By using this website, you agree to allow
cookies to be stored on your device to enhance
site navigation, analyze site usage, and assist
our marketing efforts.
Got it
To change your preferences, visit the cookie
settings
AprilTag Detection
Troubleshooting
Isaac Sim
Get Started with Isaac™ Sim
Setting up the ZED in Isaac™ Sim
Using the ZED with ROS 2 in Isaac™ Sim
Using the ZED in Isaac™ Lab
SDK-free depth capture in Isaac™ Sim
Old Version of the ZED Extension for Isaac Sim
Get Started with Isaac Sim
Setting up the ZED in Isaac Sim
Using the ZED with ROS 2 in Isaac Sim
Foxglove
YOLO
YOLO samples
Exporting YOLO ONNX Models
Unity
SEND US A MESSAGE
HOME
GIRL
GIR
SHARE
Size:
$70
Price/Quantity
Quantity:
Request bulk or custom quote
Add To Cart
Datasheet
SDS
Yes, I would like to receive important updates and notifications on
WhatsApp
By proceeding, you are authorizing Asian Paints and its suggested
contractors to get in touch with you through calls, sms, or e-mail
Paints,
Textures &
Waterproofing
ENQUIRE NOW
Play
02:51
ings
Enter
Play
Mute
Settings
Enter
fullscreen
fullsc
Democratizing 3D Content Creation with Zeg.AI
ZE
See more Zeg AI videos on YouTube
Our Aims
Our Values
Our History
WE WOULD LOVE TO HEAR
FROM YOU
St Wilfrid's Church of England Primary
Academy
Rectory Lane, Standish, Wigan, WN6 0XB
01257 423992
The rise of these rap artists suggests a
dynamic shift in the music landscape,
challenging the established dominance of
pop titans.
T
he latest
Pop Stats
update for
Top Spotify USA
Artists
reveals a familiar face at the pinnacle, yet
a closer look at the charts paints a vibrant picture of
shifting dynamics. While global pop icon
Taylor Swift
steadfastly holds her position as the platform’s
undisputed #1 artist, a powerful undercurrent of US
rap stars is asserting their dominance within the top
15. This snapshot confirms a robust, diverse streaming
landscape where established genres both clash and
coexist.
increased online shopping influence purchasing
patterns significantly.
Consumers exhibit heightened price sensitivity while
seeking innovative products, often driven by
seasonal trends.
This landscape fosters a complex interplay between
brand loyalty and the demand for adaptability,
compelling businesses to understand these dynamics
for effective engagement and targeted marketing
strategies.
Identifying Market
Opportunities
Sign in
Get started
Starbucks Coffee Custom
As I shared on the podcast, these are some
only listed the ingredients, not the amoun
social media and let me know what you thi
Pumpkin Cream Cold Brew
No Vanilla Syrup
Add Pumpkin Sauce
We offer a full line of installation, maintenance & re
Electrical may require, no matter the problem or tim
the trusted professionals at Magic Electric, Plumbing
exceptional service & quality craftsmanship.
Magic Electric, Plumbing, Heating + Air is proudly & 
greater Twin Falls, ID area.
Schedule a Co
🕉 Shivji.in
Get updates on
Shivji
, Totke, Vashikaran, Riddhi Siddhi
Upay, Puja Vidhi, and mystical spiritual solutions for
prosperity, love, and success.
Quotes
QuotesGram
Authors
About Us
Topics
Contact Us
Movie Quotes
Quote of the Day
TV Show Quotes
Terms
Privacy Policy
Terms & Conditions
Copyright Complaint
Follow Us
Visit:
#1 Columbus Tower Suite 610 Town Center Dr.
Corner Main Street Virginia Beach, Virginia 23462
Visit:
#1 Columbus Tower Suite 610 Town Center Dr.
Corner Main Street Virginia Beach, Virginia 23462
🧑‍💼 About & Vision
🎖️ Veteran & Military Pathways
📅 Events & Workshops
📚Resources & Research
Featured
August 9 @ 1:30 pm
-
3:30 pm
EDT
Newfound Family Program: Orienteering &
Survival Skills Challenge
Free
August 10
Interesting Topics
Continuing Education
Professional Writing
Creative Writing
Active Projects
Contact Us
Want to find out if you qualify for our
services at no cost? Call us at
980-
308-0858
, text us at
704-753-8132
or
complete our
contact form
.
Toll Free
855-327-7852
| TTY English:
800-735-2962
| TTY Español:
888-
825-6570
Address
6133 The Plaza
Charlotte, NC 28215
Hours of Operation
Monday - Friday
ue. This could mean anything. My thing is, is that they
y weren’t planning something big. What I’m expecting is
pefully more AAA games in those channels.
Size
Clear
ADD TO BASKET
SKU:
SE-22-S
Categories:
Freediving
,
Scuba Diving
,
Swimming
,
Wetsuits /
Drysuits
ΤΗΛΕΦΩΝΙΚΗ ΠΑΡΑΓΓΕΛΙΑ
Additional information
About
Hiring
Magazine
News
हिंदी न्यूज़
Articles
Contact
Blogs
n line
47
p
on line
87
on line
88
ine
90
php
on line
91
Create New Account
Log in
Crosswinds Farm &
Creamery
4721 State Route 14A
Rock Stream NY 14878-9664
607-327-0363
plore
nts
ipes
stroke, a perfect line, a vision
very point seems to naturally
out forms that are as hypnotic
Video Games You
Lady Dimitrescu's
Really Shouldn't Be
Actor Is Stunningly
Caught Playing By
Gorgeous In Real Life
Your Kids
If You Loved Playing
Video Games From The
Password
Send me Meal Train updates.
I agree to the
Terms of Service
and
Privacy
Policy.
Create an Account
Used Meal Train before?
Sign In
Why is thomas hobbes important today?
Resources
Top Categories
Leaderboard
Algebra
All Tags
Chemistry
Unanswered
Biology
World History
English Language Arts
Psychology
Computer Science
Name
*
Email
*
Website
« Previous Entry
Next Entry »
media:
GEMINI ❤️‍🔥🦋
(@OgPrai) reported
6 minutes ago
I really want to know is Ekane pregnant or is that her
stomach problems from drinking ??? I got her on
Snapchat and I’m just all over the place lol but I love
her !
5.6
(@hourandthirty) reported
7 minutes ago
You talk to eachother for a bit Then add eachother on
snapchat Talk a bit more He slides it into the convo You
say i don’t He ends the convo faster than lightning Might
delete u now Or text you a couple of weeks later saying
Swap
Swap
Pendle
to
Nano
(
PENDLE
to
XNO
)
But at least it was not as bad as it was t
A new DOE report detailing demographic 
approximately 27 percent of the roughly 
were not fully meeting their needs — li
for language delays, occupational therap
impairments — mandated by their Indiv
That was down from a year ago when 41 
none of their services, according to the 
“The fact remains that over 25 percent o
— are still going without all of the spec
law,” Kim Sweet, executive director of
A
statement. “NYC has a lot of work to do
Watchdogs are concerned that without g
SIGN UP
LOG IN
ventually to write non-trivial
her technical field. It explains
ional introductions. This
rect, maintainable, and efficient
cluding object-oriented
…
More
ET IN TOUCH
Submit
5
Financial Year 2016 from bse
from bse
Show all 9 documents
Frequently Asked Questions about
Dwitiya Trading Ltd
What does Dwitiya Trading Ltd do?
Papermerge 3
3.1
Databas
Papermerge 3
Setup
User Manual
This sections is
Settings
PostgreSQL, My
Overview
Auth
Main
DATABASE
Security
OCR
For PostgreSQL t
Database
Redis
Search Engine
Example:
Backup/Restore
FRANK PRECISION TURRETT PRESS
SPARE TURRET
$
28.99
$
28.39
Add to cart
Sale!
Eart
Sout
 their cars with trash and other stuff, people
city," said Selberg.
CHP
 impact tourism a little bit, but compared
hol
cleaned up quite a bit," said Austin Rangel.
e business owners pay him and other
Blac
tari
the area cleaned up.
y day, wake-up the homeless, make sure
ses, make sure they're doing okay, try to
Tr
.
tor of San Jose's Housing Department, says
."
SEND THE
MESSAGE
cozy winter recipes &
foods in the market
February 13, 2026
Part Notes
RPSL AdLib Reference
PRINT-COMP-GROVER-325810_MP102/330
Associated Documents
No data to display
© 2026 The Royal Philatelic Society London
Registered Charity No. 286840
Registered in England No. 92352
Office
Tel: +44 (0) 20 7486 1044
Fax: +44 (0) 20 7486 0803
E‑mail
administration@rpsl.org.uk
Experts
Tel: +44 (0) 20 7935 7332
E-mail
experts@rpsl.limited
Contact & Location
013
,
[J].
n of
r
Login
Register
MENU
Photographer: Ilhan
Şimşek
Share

============================================================

PROBLEM: Using the records above, output exactly the lines from the first through the line that contains "rap stars is", with both of those included.

REPLY TO THE TASK:
By using this website, you agree to allow
cookies to be stored on your device to enhance
site navigation, analyze site usage, and assist
our marketing efforts.
Got it
To change your preferences, visit the cookie
settings
AprilTag Detection
Troubleshooting
Isaac Sim
Get Started with Isaac™ Sim
Setting up the ZED in Isaac™ Sim
Using the ZED with ROS 2 in Isaac™ Sim
Using the ZED in Isaac™ Lab
SDK-free depth capture in Isaac™ Sim
Old Version of the ZED Extension for Isaac Sim
Get Started with Isaac Sim
Setting up the ZED in Isaac Sim
Using the ZED with ROS 2 in Isaac Sim
Foxglove
YOLO
YOLO samples
Exporting YOLO ONNX Models
Unity
SEND US A MESSAGE
HOME
GIRL
GIR
SHARE
Size:
$70
Price/Quantity
Quantity:
Request bulk or custom quote
Add To Cart
Datasheet
SDS
Yes, I would like to receive important updates and notifications on
WhatsApp
By proceeding, you are authorizing Asian Paints and its suggested
contractors to get in touch with you through calls, sms, or e-mail
Paints,
Textures &
Waterproofing
ENQUIRE NOW
Play
02:51
ings
Enter
Play
Mute
Settings
Enter
fullscreen
fullsc
Democratizing 3D Content Creation with Zeg.AI
ZE
See more Zeg AI videos on YouTube
Our Aims
Our Values
Our History
WE WOULD LOVE TO HEAR
FROM YOU
St Wilfrid's Church of England Primary
Academy
Rectory Lane, Standish, Wigan, WN6 0XB
01257 423992
The rise of these rap artists suggests a
dynamic shift in the music landscape,
challenging the established dominance of
pop titans.
T
he latest
Pop Stats
update for
Top Spotify USA
Artists
reveals a familiar face at the pinnacle, yet
a closer look at the charts paints a vibrant picture of
shifting dynamics. While global pop icon
Taylor Swift
steadfastly holds her position as the platform’s
undisputed #1 artist, a powerful undercurrent of US
rap stars is asserting their dominance within the top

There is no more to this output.